=== EXTRAIT PROPOSÉ ===
13La première erreur de la vulgate sociologique a été d’identifier la notion bachelardienne de rupture épistémologique avec la critique des prénotions de Durkheim. On peut bien admettre que la science ne se construit pas selon le sens commun, que les théories scientifiques n’ont rien à voir avec les conversations de café du commerce : la rupture épistémologique est un fait bien avéré mais comme résultat d’une pratique scientifique, non comme moyen d’y parvenir. Un résultat scientifique va contre le sens commun mais tout ce qui va contre le sens commun n’est pas résultat scientifique. Ce n’est pas parce que les sociétés occidentales croient à l'égalité des chances que l’inégalité des chances devient pour autant un concept scientifique. Ce n’est pas parce que les classes moyennes croient aux dons ou aux goûts et refusent de croire à la sélection sociale que la critique de la distinction devient pour autant un concept qui a opéré sa rupture épistémologique.
14Il est vrai qu’une science va contre le sens commun mais aller contre des pratiques sociales parce que ce ne sont pas celles de son milieu ne constitue pas une science : les prénotions d’un milieu intellectuel ne sont pas plus scientifiques que les prénotions du tout-venant.
15Très logiquement avec leur idée de rupture épistémologique, les tenants de la vulgate sociologique n’ont pas de mots assez durs pour l’objectivité qualifiée de « fausse philosophie », de « caution de l’abdication empiriste » (renvoi d’« objectivité » à l’index du Métier de sociologue), tout au plus acceptent-ils la notion d’objectivation.
3. PEUT-ON RENONCER A L'OBJECTIVITÉ ?
16Et pourtant, indépendamment de toute question de critique de la connaissance, on s’aperçoit assez vite, en particulier quand on doit l’enseigner, que la critique de l’objectivité est quelque chose qui passe mal : tenez tous les discours que vous voulez à des étudiants de Premier cycle pour leur expliquer que l’objectivité est impossible, que cette notion n’a pas de sens, que Le Monde qui veut être objectif ne peut pas l’être, exemples à l’appui. Quand vous aurez fini, une voix innocente s’élèvera dans votre salle de cours pour dire « alors il ne faut pas être objectif ? », et vous sentez alors combien l’exigence d’objectivité est insurmontable parce que socialement prescrite.
17Dans notre civilisation, l’impératif d’objectivité dans les discussions est catégorique, de même que la condamnation réciproque de la subjectivité qui est assimilée au règne de l'arbitraire, des intérêts, du sentiment, du non communicable. Le « soyez objectif » est incontournable bien que toute réflexion un peu avancée sur la question montre ses difficultés théoriques. Mais il s’agit d’une qualité morale : il faut être ouvert aux autres, à la réalité, ne pas s’enfermer dans sa subjectivité, ses croyances ; il faut être attentif, observateur. Par certains côtés, l’exigence d’objectivité est celle de la conversion chrétienne, il faut mourir à soi, à ses manières de voir mais aussi à son attachement au Monde, pour renaître dans une vérité plus haute : on ne s’étonnera pas de trouver dans une qualité morale d’aujourd’hui une exigence chrétienne sécularisée.
=== MATÉRIEL PRÉSENTÉ ===
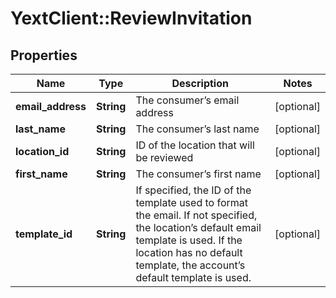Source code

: # YextClient::ReviewInvitation

## Properties
Name | Type | Description | Notes
------------ | ------------- | ------------- | -------------
**email_address** | **String** | The consumer’s email address | [optional] 
**last_name** | **String** | The consumer’s last name | [optional] 
**location_id** | **String** | ID of the location that will be reviewed | [optional] 
**first_name** | **String** | The consumer’s first name | [optional] 
**template_id** | **String** | If specified, the ID of the template used to format the email.  If not specified, the location’s default email template is used.  If the location has no default template, the account’s default template is used.  | [optional] 


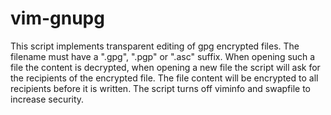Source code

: # vim-gnupg

This script implements transparent editing of gpg encrypted files. The
filename must have a ".gpg", ".pgp" or ".asc" suffix. When opening such
a file the content is decrypted, when opening a new file the script will
ask for the recipients of the encrypted file. The file content will be
encrypted to all recipients before it is written. The script turns off
viminfo and swapfile to increase security.

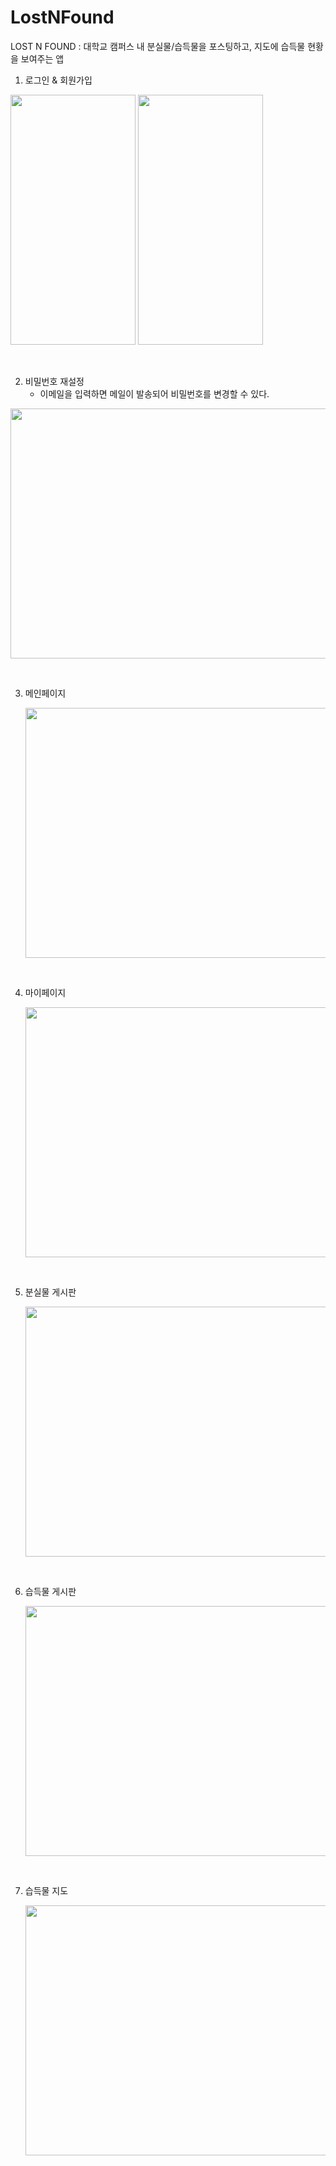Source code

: ﻿# LostNFound
LOST N FOUND 
: 대학교 캠퍼스 내 분실물/습득물을 포스팅하고, 지도에 습득물 현황을 보여주는 앱

1. 로그인 & 회원가입
<img src="https://github.com/DAHYEAH/LostNFound/assets/120447438/f268abf9-54fd-4e8f-ae9a-3ae46636fb14" width="200" height="400"/>
<img src="https://github.com/DAHYEAH/LostNFound/assets/120447438/cc8a01d0-bc01-4180-9946-b5eb94955b4d" width="200" height="400"/>

&nbsp;

2. 비밀번호 재설정 &nbsp;
   - 이메일을 입력하면 메일이 발송되어 비밀번호를 변경할 수 있다.

<img src="https://github.com/DAHYEAH/LostNFound/assets/120447438/c8e97306-1995-4ffe-8c35-2a2563ec1b1e" width="550" height="400"/>

&nbsp;


3. 메인페이지
   
   <img src="https://github.com/DAHYEAH/LostNFound/assets/120447438/0fc83323-b1eb-4afb-81b0-1fcc3a92cfc0" width="600" height="400"/>

&nbsp;

4. 마이페이지
   
   <img src="https://github.com/DAHYEAH/LostNFound/assets/120447438/3b8af7d4-51d9-436f-9253-5802cb7afddc" width="600" height="400"/>

&nbsp;

5. 분실물 게시판
   
   <img src="https://github.com/DAHYEAH/LostNFound/assets/120447438/d357d780-6371-4f6b-bc12-d84e588ffcfd" width="600" height="400"/> 

&nbsp;

6. 습득물 게시판
   
   <img src="https://github.com/DAHYEAH/LostNFound/assets/120447438/e542287d-7d04-4097-ab95-ec2ef7ccd8ef" width="600" height="400"/>

&nbsp;

7. 습득물 지도
   
   <img src="https://github.com/DAHYEAH/LostNFound/assets/120447438/14ad2947-93f9-4317-a20c-3684682309d3" width="600" height="400"/>

&nbsp;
===
EXERCICES:
a) Reproduisez fidèlement l'extrait sur l'objectivité, depuis « 3. PEUT-ON RENONCER » jusqu'à « que socialement prescrite. ».
b) Dans l'extrait sur l'objectivité, reformulez sous forme de liste le paragraphe qui commence par « Dans notre civilisation », sans perdre ses idées principales.

CORRIGÉ:
a)
3. PEUT-ON RENONCER A L'OBJECTIVITÉ ?
16Et pourtant, indépendamment de toute question de critique de la connaissance, on s’aperçoit assez vite, en particulier quand on doit l’enseigner, que la critique de l’objectivité est quelque chose qui passe mal : tenez tous les discours que vous voulez à des étudiants de Premier cycle pour leur expliquer que l’objectivité est impossible, que cette notion n’a pas de sens, que Le Monde qui veut être objectif ne peut pas l’être, exemples à l’appui. Quand vous aurez fini, une voix innocente s’élèvera dans votre salle de cours pour dire « alors il ne faut pas être objectif ? », et vous sentez alors combien l’exigence d’objectivité est insurmontable parce que socialement prescrite.

b)
- Dans notre civilisation, l'objectivité est un impératif catégorique dans les discussions.
- La subjectivité est condamnée et assimilée à l'arbitraire, aux intérêts, au sentiment et au non communicable.
- Le « soyez objectif » s'impose, même si une réflexion un peu avancée en montre les difficultés théoriques.
- Il s'agit d'une qualité morale : s'ouvrir aux autres et à la réalité, ne pas s'enfermer dans sa subjectivité ni dans ses croyances, être attentif et observateur.
- Cette exigence rappelle la conversion chrétienne : mourir à soi, à ses manières de voir et à son attachement au Monde pour renaître dans une vérité plus haute.
- C'est une exigence chrétienne sécularisée.